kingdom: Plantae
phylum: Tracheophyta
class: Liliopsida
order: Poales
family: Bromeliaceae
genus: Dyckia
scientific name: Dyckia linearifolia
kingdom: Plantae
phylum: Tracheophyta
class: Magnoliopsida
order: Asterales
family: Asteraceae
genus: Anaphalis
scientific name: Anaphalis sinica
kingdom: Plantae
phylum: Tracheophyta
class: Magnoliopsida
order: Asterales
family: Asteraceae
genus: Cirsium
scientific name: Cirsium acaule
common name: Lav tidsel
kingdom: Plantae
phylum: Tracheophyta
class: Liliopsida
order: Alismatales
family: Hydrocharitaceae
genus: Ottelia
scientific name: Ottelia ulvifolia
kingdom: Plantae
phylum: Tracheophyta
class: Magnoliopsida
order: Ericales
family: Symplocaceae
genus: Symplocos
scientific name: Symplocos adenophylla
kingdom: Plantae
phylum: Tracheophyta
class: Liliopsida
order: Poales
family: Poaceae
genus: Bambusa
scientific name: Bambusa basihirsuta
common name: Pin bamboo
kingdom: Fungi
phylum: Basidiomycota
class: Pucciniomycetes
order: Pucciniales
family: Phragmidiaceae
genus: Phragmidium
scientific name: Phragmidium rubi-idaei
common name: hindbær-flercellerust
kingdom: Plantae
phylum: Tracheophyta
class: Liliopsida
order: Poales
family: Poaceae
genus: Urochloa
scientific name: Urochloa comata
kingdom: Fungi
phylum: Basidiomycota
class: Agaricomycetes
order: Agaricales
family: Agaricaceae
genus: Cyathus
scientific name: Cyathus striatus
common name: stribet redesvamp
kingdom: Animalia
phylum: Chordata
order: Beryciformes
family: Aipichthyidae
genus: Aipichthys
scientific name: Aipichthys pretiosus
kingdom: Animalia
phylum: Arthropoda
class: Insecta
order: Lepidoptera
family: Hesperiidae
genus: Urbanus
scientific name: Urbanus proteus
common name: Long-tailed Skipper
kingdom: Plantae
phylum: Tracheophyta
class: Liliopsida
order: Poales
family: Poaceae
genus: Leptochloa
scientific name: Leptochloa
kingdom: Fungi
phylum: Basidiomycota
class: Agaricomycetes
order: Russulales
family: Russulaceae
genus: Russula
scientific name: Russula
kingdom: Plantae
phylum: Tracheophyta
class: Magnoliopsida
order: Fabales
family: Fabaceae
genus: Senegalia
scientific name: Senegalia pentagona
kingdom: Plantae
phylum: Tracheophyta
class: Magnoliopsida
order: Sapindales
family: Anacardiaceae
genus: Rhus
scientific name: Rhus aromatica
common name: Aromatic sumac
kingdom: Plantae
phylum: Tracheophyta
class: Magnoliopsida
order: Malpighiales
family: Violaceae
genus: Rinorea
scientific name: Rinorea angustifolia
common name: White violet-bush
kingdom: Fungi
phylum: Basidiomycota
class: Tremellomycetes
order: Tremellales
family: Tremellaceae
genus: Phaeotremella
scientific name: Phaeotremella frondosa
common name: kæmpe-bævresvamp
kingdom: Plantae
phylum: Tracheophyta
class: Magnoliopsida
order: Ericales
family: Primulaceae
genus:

^^^^^^^^^^^^^^^^

#### Written task:
Render the lines starting at "family: Agaricaceae" and ending at "genus: Russula", both included, as a two-column CSV with the headers field and value. Give one row per line, with the text before the answer in field and the answer in value, each in its own quoted field and with any line breaks replaced by spaces.

#### Response:
field,value
"family:","Agaricaceae"
"genus:","Cyathus"
"scientific name:","Cyathus striatus"
"common name:","stribet redesvamp"
"kingdom:","Animalia"
"phylum:","Chordata"
"order:","Beryciformes"
"family:","Aipichthyidae"
"genus:","Aipichthys"
"scientific name:","Aipichthys pretiosus"
"kingdom:","Animalia"
"phylum:","Arthropoda"
"class:","Insecta"
"order:","Lepidoptera"
"family:","Hesperiidae"
"genus:","Urbanus"
"scientific name:","Urbanus proteus"
"common name:","Long-tailed Skipper"
"kingdom:","Plantae"
"phylum:","Tracheophyta"
"class:","Liliopsida"
"order:","Poales"
"family:","Poaceae"
"genus:","Leptochloa"
"scientific name:","Leptochloa"
"kingdom:","Fungi"
"phylum:","Basidiomycota"
"class:","Agaricomycetes"
"order:","Russulales"
"family:","Russulaceae"
"genus:","Russula"